3.More than $700 billion outflown from your country..
4. Forex reserves plunged to $3 trillion..
5. Yuan devalued almost 7%..


Of course capital flow outward when China massively increase outbound FDI and outbound loan, isn't that even common sense? When others do the same it's called "outbound investment", when Chines does it the term suddenly becomes "outflow"? MSM taught you finance?

Are you illiterate not knowing Forex reserves is just one of many items in overall assets, one item in overall balance sheet (IIP statement), why not show a full picture that includes other items?

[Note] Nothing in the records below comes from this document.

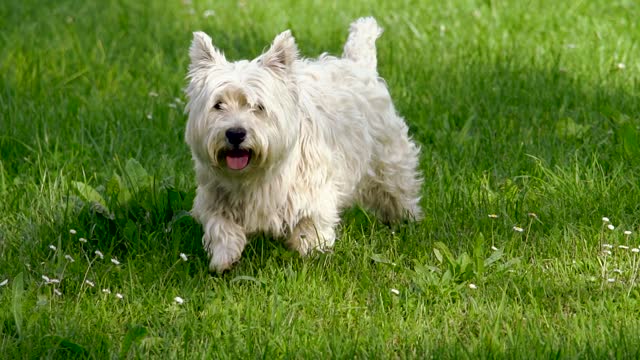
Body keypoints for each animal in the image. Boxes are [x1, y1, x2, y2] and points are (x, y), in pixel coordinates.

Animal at [185, 15, 422, 272]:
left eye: (258, 106)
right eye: (218, 105)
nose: (235, 134)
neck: (254, 177)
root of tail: (358, 65)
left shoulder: (313, 191)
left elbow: (310, 228)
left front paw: (311, 257)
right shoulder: (215, 196)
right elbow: (221, 226)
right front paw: (223, 259)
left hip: (389, 160)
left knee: (399, 191)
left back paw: (407, 221)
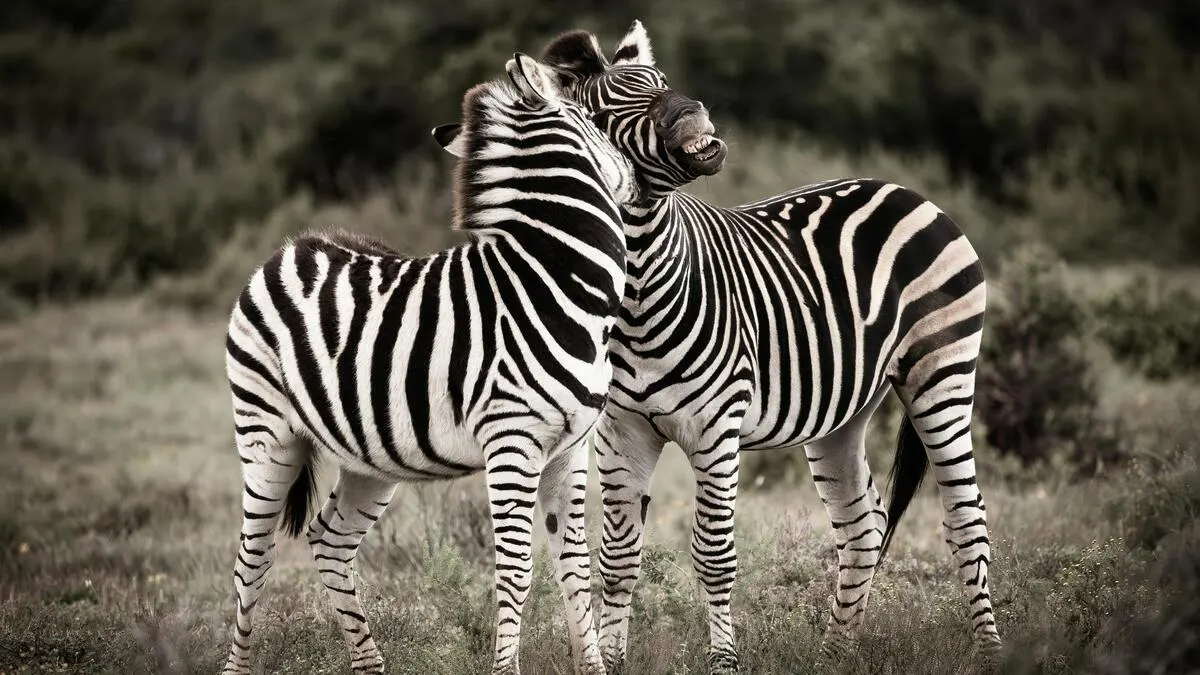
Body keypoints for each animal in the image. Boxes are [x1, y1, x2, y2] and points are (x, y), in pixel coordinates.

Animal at [221, 53, 638, 675]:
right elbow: (516, 572)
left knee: (329, 539)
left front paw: (592, 667)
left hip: (370, 458)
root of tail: (293, 246)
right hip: (265, 435)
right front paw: (505, 669)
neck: (559, 284)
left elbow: (575, 567)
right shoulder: (511, 443)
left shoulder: (571, 447)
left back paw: (370, 664)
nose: (634, 179)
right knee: (252, 561)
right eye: (593, 119)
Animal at [444, 23, 1006, 673]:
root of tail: (902, 189)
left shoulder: (716, 429)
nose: (692, 112)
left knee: (966, 518)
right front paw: (613, 659)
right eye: (606, 113)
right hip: (843, 411)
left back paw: (990, 652)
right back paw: (834, 653)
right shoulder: (620, 432)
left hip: (942, 374)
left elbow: (714, 557)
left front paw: (723, 662)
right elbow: (616, 560)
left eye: (660, 82)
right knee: (863, 525)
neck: (637, 293)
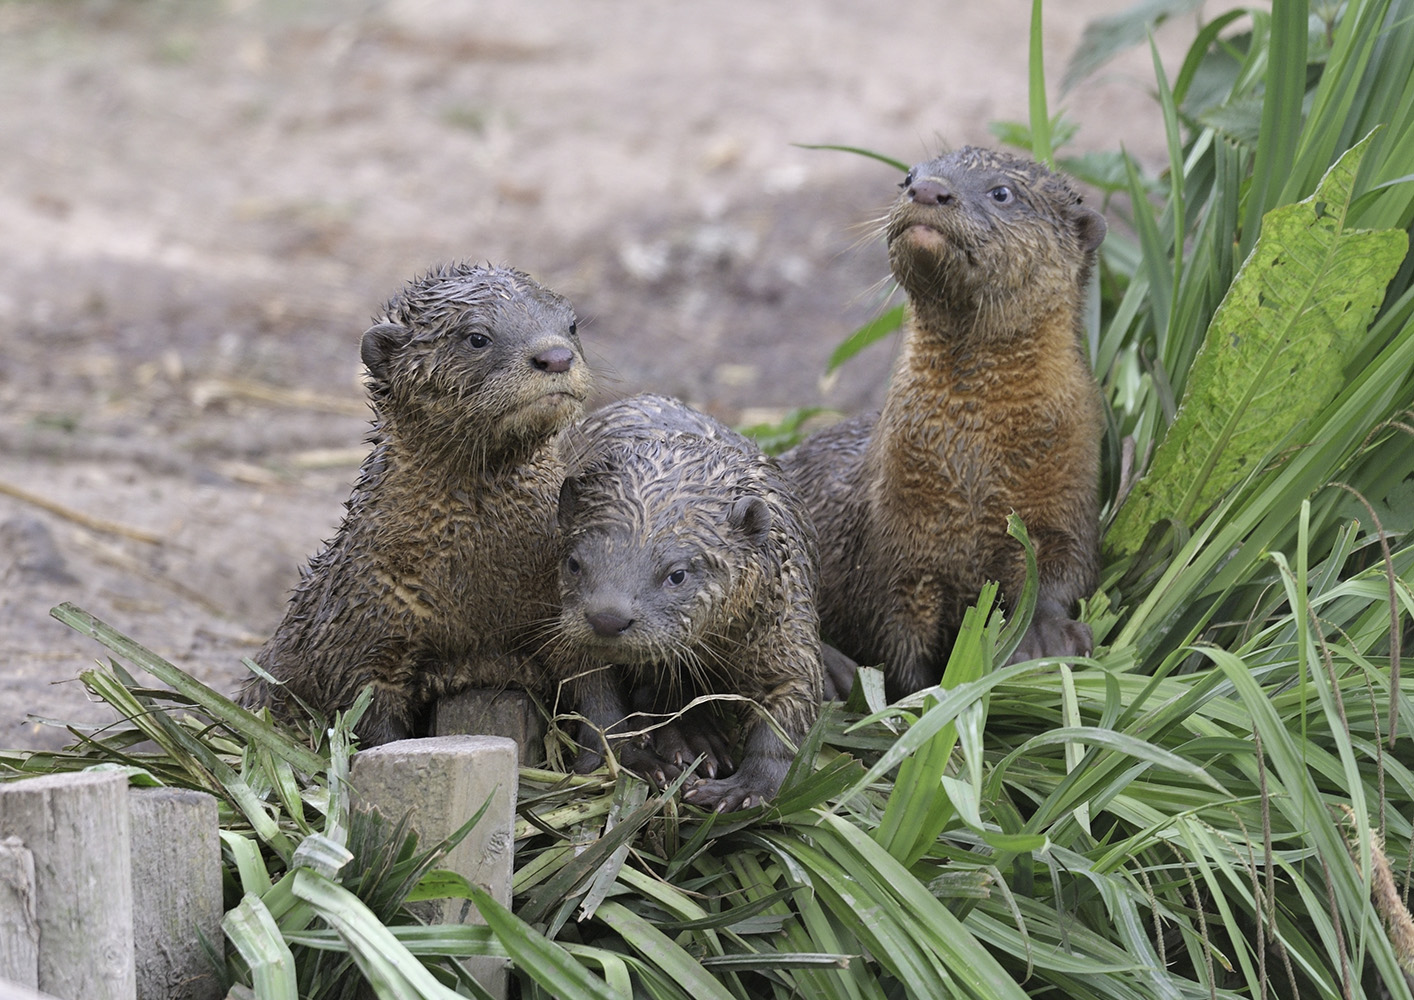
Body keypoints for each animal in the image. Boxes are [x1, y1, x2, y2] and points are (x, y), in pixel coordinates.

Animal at [553, 393, 823, 812]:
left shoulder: (786, 620)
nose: (607, 618)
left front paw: (747, 788)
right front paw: (634, 760)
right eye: (574, 563)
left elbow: (791, 702)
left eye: (677, 574)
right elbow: (595, 701)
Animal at [780, 146, 1106, 699]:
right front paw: (914, 700)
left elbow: (1062, 574)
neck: (975, 468)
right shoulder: (894, 551)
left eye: (1002, 192)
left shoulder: (1067, 502)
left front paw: (1044, 636)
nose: (929, 190)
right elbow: (897, 647)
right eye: (906, 177)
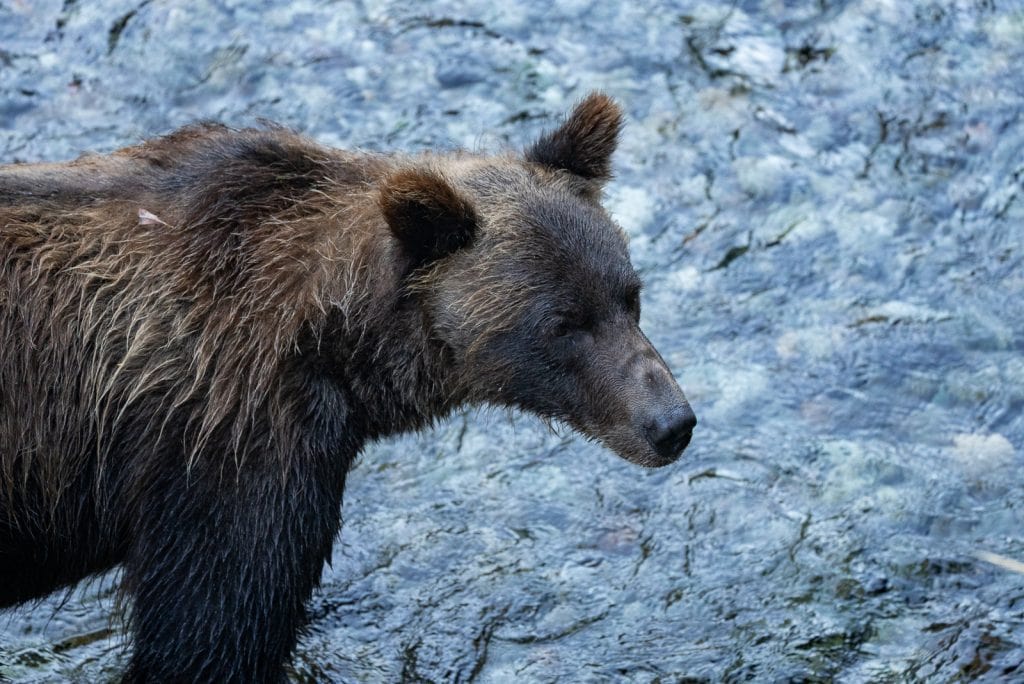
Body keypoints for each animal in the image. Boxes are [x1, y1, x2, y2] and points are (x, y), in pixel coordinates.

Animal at [0, 93, 696, 682]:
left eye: (629, 295)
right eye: (562, 323)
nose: (670, 422)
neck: (333, 341)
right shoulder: (226, 449)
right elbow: (210, 633)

Or are you just trolling? Cut the MSM crap and go straight to IIP statement:
  • Overall IIP aka net assets increased by $101.7 billion to reach $1.7471 trillion by 2016Q3 as compared to Q2, overtaking Germany (Euro 1.5865 trillion or $1.6658 trillion, 2016Q3) as world's second largest creditor nation (Mainland only), trailing only behind Japan.

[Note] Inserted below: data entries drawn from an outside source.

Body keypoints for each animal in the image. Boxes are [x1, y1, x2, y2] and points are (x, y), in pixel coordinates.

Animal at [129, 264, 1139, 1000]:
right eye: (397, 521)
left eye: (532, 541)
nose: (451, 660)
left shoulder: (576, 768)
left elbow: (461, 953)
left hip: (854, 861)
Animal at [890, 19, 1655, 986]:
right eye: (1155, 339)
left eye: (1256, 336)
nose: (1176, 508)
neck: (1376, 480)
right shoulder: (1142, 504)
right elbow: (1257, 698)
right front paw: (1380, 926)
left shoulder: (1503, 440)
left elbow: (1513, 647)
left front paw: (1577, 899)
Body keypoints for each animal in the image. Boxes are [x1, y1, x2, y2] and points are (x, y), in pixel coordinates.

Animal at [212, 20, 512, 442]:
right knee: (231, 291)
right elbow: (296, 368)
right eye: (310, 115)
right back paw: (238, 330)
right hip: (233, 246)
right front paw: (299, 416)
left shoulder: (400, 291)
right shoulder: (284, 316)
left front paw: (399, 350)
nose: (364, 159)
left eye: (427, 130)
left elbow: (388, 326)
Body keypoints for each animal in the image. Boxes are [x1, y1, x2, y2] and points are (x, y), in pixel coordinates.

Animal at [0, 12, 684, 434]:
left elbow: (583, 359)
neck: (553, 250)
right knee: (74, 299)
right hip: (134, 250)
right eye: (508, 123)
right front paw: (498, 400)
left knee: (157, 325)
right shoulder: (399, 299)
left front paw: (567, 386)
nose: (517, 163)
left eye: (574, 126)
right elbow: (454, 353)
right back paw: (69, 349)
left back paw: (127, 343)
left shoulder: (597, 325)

  • Reserve assets reduced to 50.28% of total assets (peak time was 60%+), still a long way to trim down, citing Japan is 14%. Taking into account of trade surplus (or current account surplus), my own estimation is that it will take another 5~7 years to trim down to Japan's level.
  • Outbound FDI stock increase to $1.3101 trillion or 20.18% of total assets, again long way to go citing inbound FDI stock is as heavy as 62.4% of total liabilities. Among all assets, outbound FDI is the most urgent item to increase, like mentioned above, considering values are in $ trillions, it takes at least another 5~7 years to rebalance.
  • Other investments (loans, trade credits to other nations, etc) increase to $1.5722 trillion or 24.22% of total assets, still room to increase. For many cash-strapped nations, China is increasing become an alternative source to IMF, see https://defence.pk/threads/cash-strapped-call-imf-or-china.472694/
  • Portfolio investments, financial derivatives, these only carry small weights and I don't see any urgency to increase given RMB is not freely convertible under capital account. As Hong Kong-Shanghai Stock Connect progress these investments may expand.
  • Inbound FDI stock increase to $2.961 trillion (70%+ came from Hong Kong), as mentioned above it's 62.4% of total liabilities, China must match this weight level in outbound FDI.
  • Excellent progress in trimming other liabilities (mostly external loans), reduced by a staggering $107.0 billion vs last quarter.
If you need to know the truth, I will post a number of articles about this from fobes,Bloomberg,The Economist,Barron's etc..by eminent economists..


You mean MSM? They might be your holy textbook but we see them as plain garbage, instead of worrying for their own explosive federal debt, unfunded liabilities, or sinking external IIP position, they are all on steroid about China domestic credit market when loan-to-deposit ratio here is only 70%. Get a life, or is it diversion tactic to keep illiterate public from looking at US debts? Even more hilarious when China is just reshuffling external portfolio, aka dumping low-yield T-bills and go for hi-yield FDI, give massive loans to new markets in OBOR instead funding US debts, why the panic? On one hand they claim China is defending exchange rate on the other they say China manipulates currency, perhaps they suffer dissociate disorder?